金融・企業の再構築や高齢化・人口減少への対応は、いずれも課題と認識され、取組が始まってからかなりの期間が経過している。にもかかわらず、いまだにその取組が十分でないのはなぜだろうか。

それは、必ずしも、家計や企業、金融機関が非合理的な行動をとっているからではない。非合理的な行動をとらなければならない理由はない。むしろ、各経済主体にとって、実質的な「先送り」は、合理的な行動の結果であった可能性さえある。現在の当事者が負担をしなくてすむならば、それを負担せず、全て次代の当事者に転嫁することは、現在の当事者にとっては合理的な選択であると考えられるからである。

もしそうだとすると、問題は、現在の当事者にとって合理的な行動が、社会全体としては、必ずしも合理的な行動であるといえないということにある。換言すると、現在の当事者が行動を決定するときにその前提となり、そのあり方によって行動に大きな影響を及ぼすことになる誘因(インセンティブ)の構造が適切なものになっていないということである。
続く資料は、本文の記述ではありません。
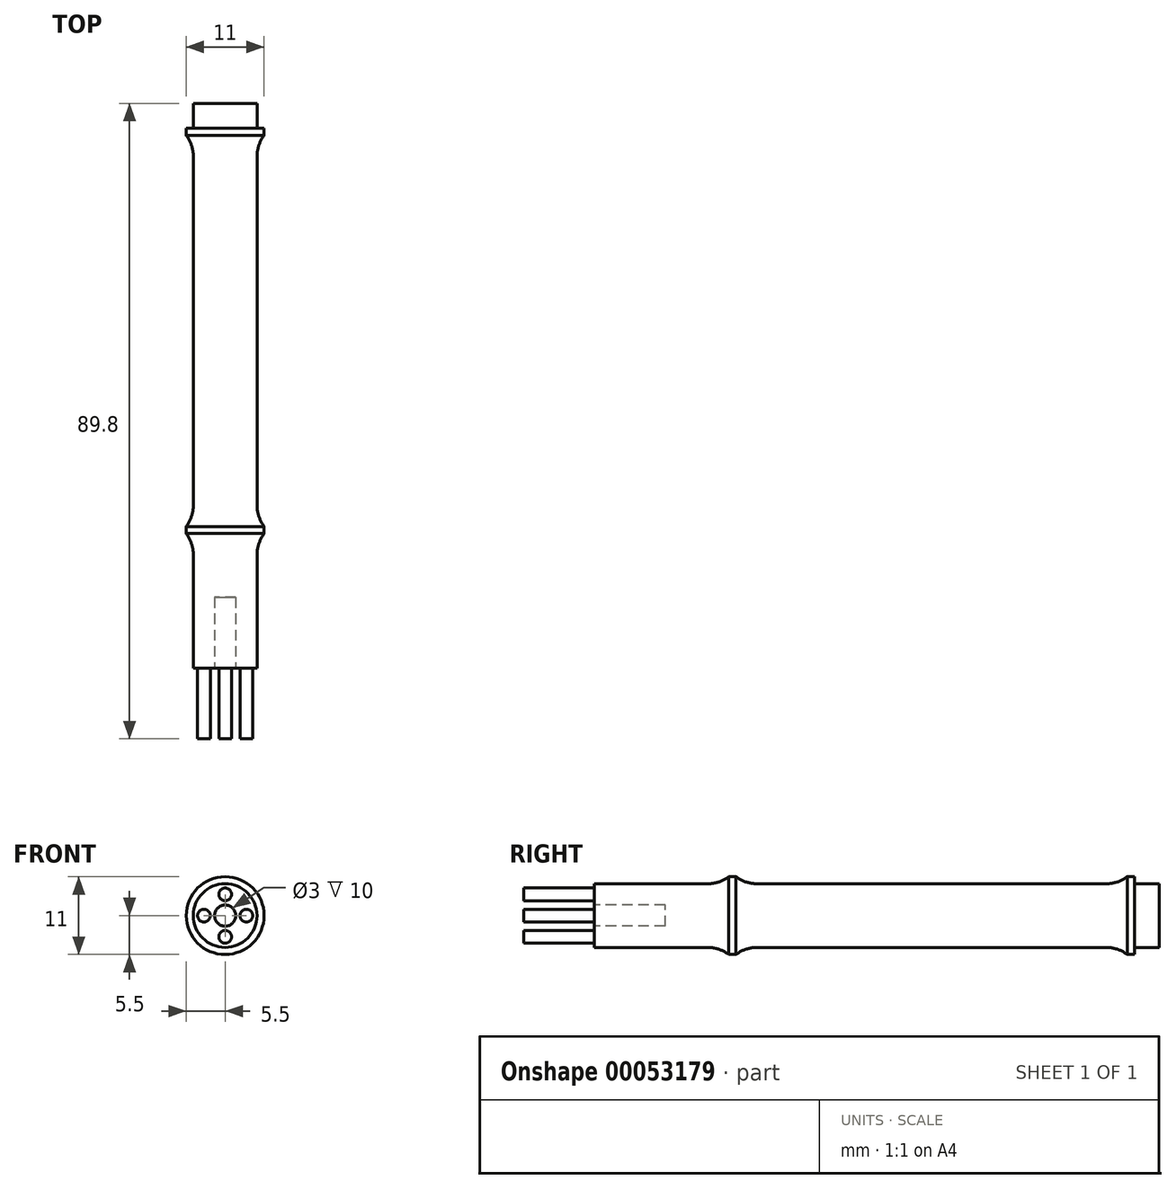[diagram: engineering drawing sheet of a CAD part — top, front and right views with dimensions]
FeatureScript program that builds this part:
annotation { "Feature Type Name" : "Feature", "Feature Type Description" : "" }
export const myFeature = defineFeature(function(context is Context, id is Id, definition is map)
    precondition{}
    {
        {
            var Q0;
            Q0=qCreatedBy(makeId("Front.planeOp"),FACE);
            var sketch = newSketch(context, id + "F0", { "sketchPlane" : qUnion([Q0])});
            skCircle(sketch, "E0", {"center": v(0, 0) * mm, "radius": 4.5 * mm});
            skSolve(sketch);
        }
        {
            var Q0;
            Q0=makeQuery(id+"F0.imprint","IMPRINT",FACE,{"disambiguationData":[TD([[makeQuery(id+"F0.imprint","IMPRINT",EDGE,{"derivedFrom":sQuery(id+"F0.wireOp",EDGE,"E0")}),1.0]])]});
            extrude(context, id + "F1", {"entities" : qUnion([Q0]), "depth" : 19 * mm});
        }
        {
            var Q0;
            Q0=makeQuery(id+"F1.opExtrude","CAP_FACE",FACE,{"disambiguationData":[OSD([sQuery(id+"F0.wireOp",EDGE,"E0")])],"isStart":true});
            extrude(context, id + "F2", {"entities" : qUnion([Q0]), "operationType" : NewBodyOperationType.ADD, "depth" : 57.3 * mm});
        }
        {
            var Q0;
            Q0=qCreatedBy(makeId("Front.planeOp"),FACE);
            var sketch = newSketch(context, id + "F3", { "sketchPlane" : qUnion([Q0])});
            skCircle(sketch, "E1", {"center": v(0, 0) * mm, "radius": 5.5 * mm});
            skSolve(sketch);
        }
        {
            var Q0;
            Q0=makeQuery(id+"F3.imprint","IMPRINT",FACE,{"disambiguationData":[TD([[makeQuery(id+"F3.imprint","IMPRINT",EDGE,{"derivedFrom":sQuery(id+"F3.wireOp",EDGE,"E1")}),1.0]])]});
            extrude(context, id + "F4", {"entities" : qUnion([Q0]), "operationType" : NewBodyOperationType.ADD, "oppositeDirection" : true, "depth" : 1 * mm});
        }
        {
            var Q0;
            {var subQ0=sQuery(id+"F0.wireOp",EDGE,"E0");Q0=makeQuery(id+"F4.boolean.opBoolean","INTERSECT",EDGE,{"derivedFrom":[makeQuery(id+"F2.boolean.opBoolean","MERGE",FACE,{"derivedFrom":[makeQuery(id+"F1.opExtrude","SWEPT_FACE",FACE,{"disambiguationData":[OSD([subQ0])]}),makeQuery(id+"F2.opExtrude","SWEPT_FACE",FACE,{"disambiguationData":[OSD([subQ0])]})]}),makeQuery(id+"F4.opExtrude","CAP_FACE",FACE,{"disambiguationData":[OSD([sQuery(id+"F3.wireOp",EDGE,"E1")])],"isStart":true})]});}
            var Q1;
            {var subQ0=sQuery(id+"F0.wireOp",EDGE,"E0");Q1=makeQuery(id+"F4.boolean.opBoolean","INTERSECT",EDGE,{"derivedFrom":[makeQuery(id+"F2.boolean.opBoolean","MERGE",FACE,{"derivedFrom":[makeQuery(id+"F1.opExtrude","SWEPT_FACE",FACE,{"disambiguationData":[OSD([subQ0])]}),makeQuery(id+"F2.opExtrude","SWEPT_FACE",FACE,{"disambiguationData":[OSD([subQ0])]})]}),makeQuery(id+"F4.opExtrude","CAP_FACE",FACE,{"disambiguationData":[OSD([sQuery(id+"F3.wireOp",EDGE,"E1")])],"isStart":false})]});}
            fillet(context, id + "F5", {"entities" : qUnion([Q0, Q1]), "radius" : 5 * mm, "tangentPropagation" : true, "allowEdgeOverflow" : false});
        }
        {
            var Q0;
            Q0=makeQuery(id+"F1.opExtrude","CAP_FACE",FACE,{"disambiguationData":[OSD([sQuery(id+"F0.wireOp",EDGE,"E0")])],"isStart":false});
            var sketch = newSketch(context, id + "F6", { "sketchPlane" : qUnion([Q0])});
            skCircle(sketch, "E2", {"center": v(0, 0) * mm, "radius": 1.5 * mm});
            skSolve(sketch);
        }
        {
            var Q0;
            Q0=makeQuery(id+"F6.imprint","IMPRINT",FACE,{"disambiguationData":[TD([[makeQuery(id+"F6.imprint","IMPRINT",EDGE,{"derivedFrom":sQuery(id+"F6.wireOp",EDGE,"E2")}),1.0]])]});
            extrude(context, id + "F7", {"entities" : qUnion([Q0]), "operationType" : NewBodyOperationType.REMOVE, "oppositeDirection" : true, "depth" : 10 * mm});
        }
        {
            var Q0;
            Q0=makeQuery(id+"F1.opExtrude","CAP_FACE",FACE,{"disambiguationData":[OSD([sQuery(id+"F0.wireOp",EDGE,"E0")])],"isStart":false});
            var sketch = newSketch(context, id + "F8", { "sketchPlane" : qUnion([Q0])});
            skCircle(sketch, "E3", {"center": v(-3, 0) * mm, "radius": 0.9 * mm});
            skCircle(sketch, "E4", {"center": v(0, -3) * mm, "radius": 0.9 * mm});
            skCircle(sketch, "E5", {"center": v(3, 0) * mm, "radius": 0.9 * mm});
            skCircle(sketch, "E6", {"center": v(0, 3) * mm, "radius": 0.9 * mm});
            skSolve(sketch);
        }
        {
            var Q0;
            Q0 = qSketchRegion(id + "F8", true);
            extrude(context, id + "F9", {"entities" : qUnion([Q0]), "operationType" : NewBodyOperationType.ADD, "depth" : 10 * mm});
        }
        {
            var Q0;
            Q0=makeQuery(id+"F2.opExtrude","CAP_FACE",FACE,{"disambiguationData":[OSD([sQuery(id+"F0.wireOp",EDGE,"E0")])],"isStart":false});
            var sketch = newSketch(context, id + "F10", { "sketchPlane" : qUnion([Q0])});
            skCircle(sketch, "E7", {"center": v(0, 0) * mm, "radius": 4.5 * mm});
            skSolve(sketch);
        }
        {
            var Q0;
            Q0=makeQuery(id+"F10.imprint","IMPRINT",FACE,{"disambiguationData":[TD([[makeQuery(id+"F10.imprint","IMPRINT",EDGE,{"derivedFrom":sQuery(id+"F10.wireOp",EDGE,"E7")}),-1.0]])]});
            var sketch = newSketch(context, id + "F11", { "sketchPlane" : qUnion([Q0])});
            skCircle(sketch, "E8", {"center": v(0, 0) * mm, "radius": 5.5 * mm});
            skSolve(sketch);
        }
        {
            var Q0;
            Q0=makeQuery(id+"F10.imprint","IMPRINT",FACE,{"disambiguationData":[TD([[makeQuery(id+"F10.imprint","IMPRINT",EDGE,{"derivedFrom":sQuery(id+"F10.wireOp",EDGE,"E7")}),-1.0]])]});
            extrude(context, id + "F12", {"entities" : qUnion([Q0]), "operationType" : NewBodyOperationType.ADD, "depth" : 3.5 * mm});
        }
        {
            var Q0;
            Q0=makeQuery(id+"F11.imprint","IMPRINT",FACE,{"disambiguationData":[TD([[makeQuery(id+"F11.imprint","IMPRINT",EDGE,{"derivedFrom":sQuery(id+"F11.wireOp",EDGE,"E8")}),1.0]])]});
            extrude(context, id + "F13", {"entities" : qUnion([Q0]), "operationType" : NewBodyOperationType.ADD, "oppositeDirection" : true, "depth" : 1 * mm});
        }
        {
            var Q0;
            Q0=makeQuery(id+"F13.opExtrude","CAP_EDGE",EDGE,{"disambiguationData":[OSD([sQuery(id+"F10.wireOp",EDGE,"E7")])],"isStart":false});
            fillet(context, id + "F14", {"entities" : qUnion([Q0]), "radius" : 5 * mm, "tangentPropagation" : true, "allowEdgeOverflow" : false});
        }
    });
現在の経済社会システムが内包する家計や企業を取り巻くインセンティブ構造が、日本経済の当面する課題の解決に対応していないのである。

例えば、金融面でいえば、すぐに不良債権を処理することへの政策面での対応や株主からの圧力が弱ければ、困難な処理は先送りされがちである。また、企業単位の貸出が原則とされ、しかもそのような貸出債権を流動化することができなければ、不良債権処理は、企業そのものを整理することにつながるので、二の足を踏みがちである。年金制度面でも、収支の悪化が現役世代の負担や給付に大きく影響することがない限り、本格的な改革を先送りし、将来世代に負担を転嫁してしまう誘因が存在する。逆に、改革を先送りした結果、過重な保険料負担を将来世代に負わせることになれば、将来世代は、保険料を払い、社会保障制度を支える意義を見出せなくなってしまう。

したがって、古くなったシステムの改革を進めたり、新しいシステムを確立したりするためには、それと整合的なインセンティブ構造をもあわせて確立する必要がある。今後の制度改革に求められているのは、インセンティブのあり方を十分に考慮したシステム改革であり、システム設計である。